In meinem ganzen Leben habe ich noch NIE einen Künstler erlebt, mich eingeschlossen, der nicht auch irgendwo mehr oder weniger offen, verdeckt, verdrängt, versteckt, verschämt, verschwiegen, verharmlost, verleugnet, unerwähnt, selbstverständlich, tu-normal, usw. NICHTS mit Sucht zu tun hatte.
Hihi, der Satz ist jetzt murks, dank heißem Brei. Das hast du jetzt davon. 8-)
Ich sehe auch nicht einen Zusammenhang zwischen Künstler und Sucht. Ähnlich wie Guntram. Zumindest sehe ich keinen Zusammenhang, der nicht auch für "Chefarzt und Sucht," oder "Arbeitsloser und Sucht "gelten würde.

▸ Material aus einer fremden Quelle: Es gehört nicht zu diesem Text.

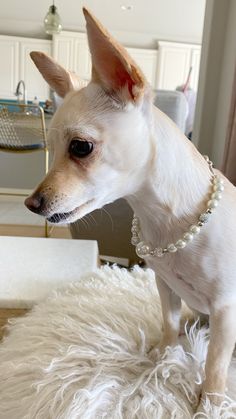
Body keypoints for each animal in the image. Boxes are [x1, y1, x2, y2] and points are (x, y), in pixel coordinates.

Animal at [25, 7, 236, 410]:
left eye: (80, 148)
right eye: (52, 149)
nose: (30, 204)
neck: (170, 224)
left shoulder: (225, 308)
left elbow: (215, 363)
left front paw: (211, 403)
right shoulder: (166, 285)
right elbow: (169, 324)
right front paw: (162, 358)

Dass Künstler mehr denken oder fühlen als z.B. Professoren und Hebammen, halte ich für ein Vorurteil.
Ich denke, dass es einige Kriterien gibt, die Süchte begünstigen. Und einige treffen eben auch auf Künstler zu.
Wer viel Zeit mit sich allein verbringt, muss sich beschäftigen. Das gilt für diejenigen, die "einsam und ganz oben" sind, wie für diejenigen, die jeden Abend alleine in einem Hotelzimmer sind. Es gilt für die, die an Schreibtischen vor leeren Blättern sitzen, wie für diejenigen, die am Klavier vor leeren
Gläsern Stuhlreihen sitzen. Auch wer Existenzängste hat, weil er freischaffend oder arbeitslos ist, verfällt leicht in das weiche Bett der Süchte. Denn sie schaffen einen gewissen Abstand zu den eigenen Lebensumständen. Eine Hilfe aus diesen Umständen herauszukommen sind sie dabei aber sicher nicht, denn sie rauben einem eben die Energie, die man zur Bewältigung bräuchte. Aber, was sag ich, es ist ja Binse...
Aus eigener Erfahrung kann ich sagen, dass z.B. Alkohol schon den Neocortex zum rattern bringt, und einen dadurch auf komische Ideen kommen lässt. Die kann man dann aufschreiben und ggf am nächsten Tag nachvollziehen. Das ist einerseits verführerisch, leitet aber über kurz oder lang von der Sucht zur Abhängigkeit. Wer trinkt um zu schreiben, oder um sich von seinen Lebensumständen zu "erholen", schafft sich selbst Abhängigkeiten, die er dann auch noch mit sich rumschleppen darf. Gerade Süchte kosten Energie.
Das gilt aber eben auch für den Arzt, der sich nach zwölf Stunden Dienst und fünfzehn Gebärmutterhalsentfernungen bis zum nächsten Morgen auf die Pritsche legt und seinen Flachmann runternuckelt.
Ich denke, dass es gesellschaftlich Künstlern noch am ehesten zugestanden wird, dass sie mit ihren Süchten oder gar Abhängigkeiten kokettieren. Bei einem Postbeamten oder einem Hausarzt spräche man schnell von dem was es ist: Krankheit. Dies setzt natürlich voraus, das sie es vorher eingestanden und nicht- wie Usus- verheimlicht haben. Nur haben
die beiden scharfe Konsequenzen zu befürchten. Nicht so der Künstler: Ihm wird es- ganz vorurteilsgemäß- zugestanden, dass er ungesund lebt. Da liegt die Hemmschwelle es zuzugeben niedriger, und es wird sogar offen als zum Künstlerleben dazugehörend empfunden. Ist doch super: der Künstler "freut" sich über seinen Blankoscheck, und der Rezipient hat seinen vermeintlichen Bohémien.
Ähnelt, was den Grad der Ungesundheit angeht, dem menschenverachtenden Vorurteil vom "Kreativsein dank Armut". Im Endeffekt trägt jeder diese Vorurteile in sich, und niemandem nützen sie etwas, weil sie falsch und irreführend sind.
Viele Worte, dabei ist es doch eh allen klar...
"Verbogeny is one of the pleasurettes of a creatific thinkerizer."